Watering plant material with a fungicide one to two weeks after planting can prevent problems.
The planter must be aware of the fact that all plants, as living beings, may become ill or subject to pest attack at any time. This is normal and everyday occurrence in nature. From a plant health point of view:
* These recommendations are developed by Aiasõber and are limited to the selection of plant material offered for sale by the company.
* Advices are based on our over 30 years of hands-on work experience and insights, backed up by know-how acquired and continuously improved by our employees through professional education.
* We have followed the best practice in gardening to provide honest, professional know-how to all garden lovers in the best possible way.
* Aiasõber is not responsible for any crop risks, plant strikes or deaths associated with the use of the information contained in this recommendation. The responsibility for the successful cultivation of the plants and for having the necessary knowledge lies entirely with the plant grower.
* The growth conditions caused by the surrounding environment and any agrotechnical practices applied by the grower can, at any time, affect the rooting and growth of plants in an unpredictable manner.
* Aiasõber guarantees the quarantine purity of the plant material at the time of dispatch from the warehouse / garden and the authenticity of the variety.
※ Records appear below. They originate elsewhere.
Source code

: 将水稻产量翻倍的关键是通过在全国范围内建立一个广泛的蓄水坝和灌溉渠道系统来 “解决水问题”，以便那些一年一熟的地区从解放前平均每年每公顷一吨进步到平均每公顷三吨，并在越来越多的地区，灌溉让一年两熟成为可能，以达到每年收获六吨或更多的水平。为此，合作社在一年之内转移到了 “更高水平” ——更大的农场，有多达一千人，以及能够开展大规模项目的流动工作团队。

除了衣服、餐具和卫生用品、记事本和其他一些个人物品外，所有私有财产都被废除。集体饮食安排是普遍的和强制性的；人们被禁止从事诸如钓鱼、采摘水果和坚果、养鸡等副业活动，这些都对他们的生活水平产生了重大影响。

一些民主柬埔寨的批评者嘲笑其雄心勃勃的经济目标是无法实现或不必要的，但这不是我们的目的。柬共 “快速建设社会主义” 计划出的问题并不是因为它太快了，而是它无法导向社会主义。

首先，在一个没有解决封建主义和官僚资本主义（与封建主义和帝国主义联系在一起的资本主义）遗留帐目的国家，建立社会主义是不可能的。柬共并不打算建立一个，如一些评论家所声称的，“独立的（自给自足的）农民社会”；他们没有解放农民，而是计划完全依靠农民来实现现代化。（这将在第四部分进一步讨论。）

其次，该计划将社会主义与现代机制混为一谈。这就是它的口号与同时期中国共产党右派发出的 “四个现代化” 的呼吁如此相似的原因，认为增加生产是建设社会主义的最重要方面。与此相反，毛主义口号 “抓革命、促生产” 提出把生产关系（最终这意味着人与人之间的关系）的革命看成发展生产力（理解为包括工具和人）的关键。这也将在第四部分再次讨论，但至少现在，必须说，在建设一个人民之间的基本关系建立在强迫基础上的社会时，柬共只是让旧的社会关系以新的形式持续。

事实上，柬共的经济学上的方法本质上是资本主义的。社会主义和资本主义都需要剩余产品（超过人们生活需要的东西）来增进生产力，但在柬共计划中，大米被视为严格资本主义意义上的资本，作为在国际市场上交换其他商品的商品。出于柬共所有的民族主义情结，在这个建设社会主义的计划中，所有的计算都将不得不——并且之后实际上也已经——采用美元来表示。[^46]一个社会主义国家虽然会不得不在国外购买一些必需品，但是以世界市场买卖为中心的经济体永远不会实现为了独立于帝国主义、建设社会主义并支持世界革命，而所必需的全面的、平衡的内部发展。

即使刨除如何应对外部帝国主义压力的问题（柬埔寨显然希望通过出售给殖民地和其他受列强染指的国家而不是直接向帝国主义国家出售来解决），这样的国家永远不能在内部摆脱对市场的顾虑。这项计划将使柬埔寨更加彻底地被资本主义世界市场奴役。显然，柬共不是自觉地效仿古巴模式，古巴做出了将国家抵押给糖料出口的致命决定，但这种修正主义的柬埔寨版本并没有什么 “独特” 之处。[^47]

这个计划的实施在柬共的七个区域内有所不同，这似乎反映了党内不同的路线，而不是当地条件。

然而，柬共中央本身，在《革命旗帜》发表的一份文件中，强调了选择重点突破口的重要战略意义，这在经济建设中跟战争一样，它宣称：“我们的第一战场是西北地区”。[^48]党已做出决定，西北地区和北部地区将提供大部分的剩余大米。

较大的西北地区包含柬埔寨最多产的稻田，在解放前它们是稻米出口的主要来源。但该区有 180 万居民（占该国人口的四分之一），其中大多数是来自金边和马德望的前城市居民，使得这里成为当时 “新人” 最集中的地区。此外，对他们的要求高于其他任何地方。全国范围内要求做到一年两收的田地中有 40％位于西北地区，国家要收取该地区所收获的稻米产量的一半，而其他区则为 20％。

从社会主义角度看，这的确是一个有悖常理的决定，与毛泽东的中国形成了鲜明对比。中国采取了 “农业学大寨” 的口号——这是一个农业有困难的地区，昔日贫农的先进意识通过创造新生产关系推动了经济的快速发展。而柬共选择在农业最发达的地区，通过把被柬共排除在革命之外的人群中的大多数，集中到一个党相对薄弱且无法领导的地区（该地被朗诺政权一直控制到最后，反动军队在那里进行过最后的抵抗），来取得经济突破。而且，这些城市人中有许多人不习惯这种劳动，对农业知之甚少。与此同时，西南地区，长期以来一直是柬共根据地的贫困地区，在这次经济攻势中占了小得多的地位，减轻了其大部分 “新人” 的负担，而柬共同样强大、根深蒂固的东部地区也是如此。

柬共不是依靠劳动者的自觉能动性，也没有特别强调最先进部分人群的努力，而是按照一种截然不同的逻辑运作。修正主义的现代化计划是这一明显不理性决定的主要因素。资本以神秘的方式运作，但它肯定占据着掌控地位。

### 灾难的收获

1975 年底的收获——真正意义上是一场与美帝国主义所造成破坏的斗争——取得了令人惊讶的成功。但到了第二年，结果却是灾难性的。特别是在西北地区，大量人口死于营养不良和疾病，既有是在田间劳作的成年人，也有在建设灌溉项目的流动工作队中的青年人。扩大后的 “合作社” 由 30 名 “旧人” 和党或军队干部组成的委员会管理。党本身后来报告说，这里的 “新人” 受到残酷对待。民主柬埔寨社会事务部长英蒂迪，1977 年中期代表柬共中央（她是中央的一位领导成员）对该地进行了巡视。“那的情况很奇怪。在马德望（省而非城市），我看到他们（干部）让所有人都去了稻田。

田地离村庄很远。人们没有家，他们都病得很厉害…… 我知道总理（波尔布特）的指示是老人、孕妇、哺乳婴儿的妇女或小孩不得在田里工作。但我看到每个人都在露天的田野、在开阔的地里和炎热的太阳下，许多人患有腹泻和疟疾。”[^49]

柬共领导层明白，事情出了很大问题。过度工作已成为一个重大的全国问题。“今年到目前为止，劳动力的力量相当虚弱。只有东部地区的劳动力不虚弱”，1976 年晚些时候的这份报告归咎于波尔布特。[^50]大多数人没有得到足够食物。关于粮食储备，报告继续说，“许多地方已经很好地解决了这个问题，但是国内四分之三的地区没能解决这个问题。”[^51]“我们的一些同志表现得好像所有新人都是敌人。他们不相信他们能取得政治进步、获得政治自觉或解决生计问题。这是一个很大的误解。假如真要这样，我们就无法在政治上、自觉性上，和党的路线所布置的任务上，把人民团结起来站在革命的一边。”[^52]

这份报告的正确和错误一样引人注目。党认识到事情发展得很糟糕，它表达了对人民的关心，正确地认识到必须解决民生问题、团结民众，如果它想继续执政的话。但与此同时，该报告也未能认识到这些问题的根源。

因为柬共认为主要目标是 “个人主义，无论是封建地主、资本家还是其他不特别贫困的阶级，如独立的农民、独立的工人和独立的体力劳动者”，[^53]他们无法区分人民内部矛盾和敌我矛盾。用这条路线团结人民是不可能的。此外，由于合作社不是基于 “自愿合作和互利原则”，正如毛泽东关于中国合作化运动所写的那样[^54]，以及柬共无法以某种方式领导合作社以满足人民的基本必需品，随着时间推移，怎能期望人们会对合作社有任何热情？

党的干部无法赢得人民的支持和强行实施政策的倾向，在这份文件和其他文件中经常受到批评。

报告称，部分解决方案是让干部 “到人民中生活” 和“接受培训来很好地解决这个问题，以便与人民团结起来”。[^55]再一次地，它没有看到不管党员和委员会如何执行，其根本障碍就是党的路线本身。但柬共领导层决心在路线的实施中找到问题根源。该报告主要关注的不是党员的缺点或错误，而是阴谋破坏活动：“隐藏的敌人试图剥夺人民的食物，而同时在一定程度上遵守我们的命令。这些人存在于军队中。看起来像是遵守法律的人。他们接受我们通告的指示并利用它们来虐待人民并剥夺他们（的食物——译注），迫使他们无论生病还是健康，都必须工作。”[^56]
* However, we recommend planting a small amount of moldy or decaying plant material by removing pre-infected parts of the plant, as many plants grow out easily from it.
* When purchasing potted plants with little or no varietal characteristics, we also recommend planting the plants, as many plants cannot develop well under limited growing conditions in the pots. For example, peonies, daylilies, some pearl whorls and hostas, woody plants of the deciduous tree and others.
* You should first notify us of your wish to return the goods, but no later than 14 days after receipt.
* Claims of varietal identity should be made at the time of flowering, fruiting or development of the plants.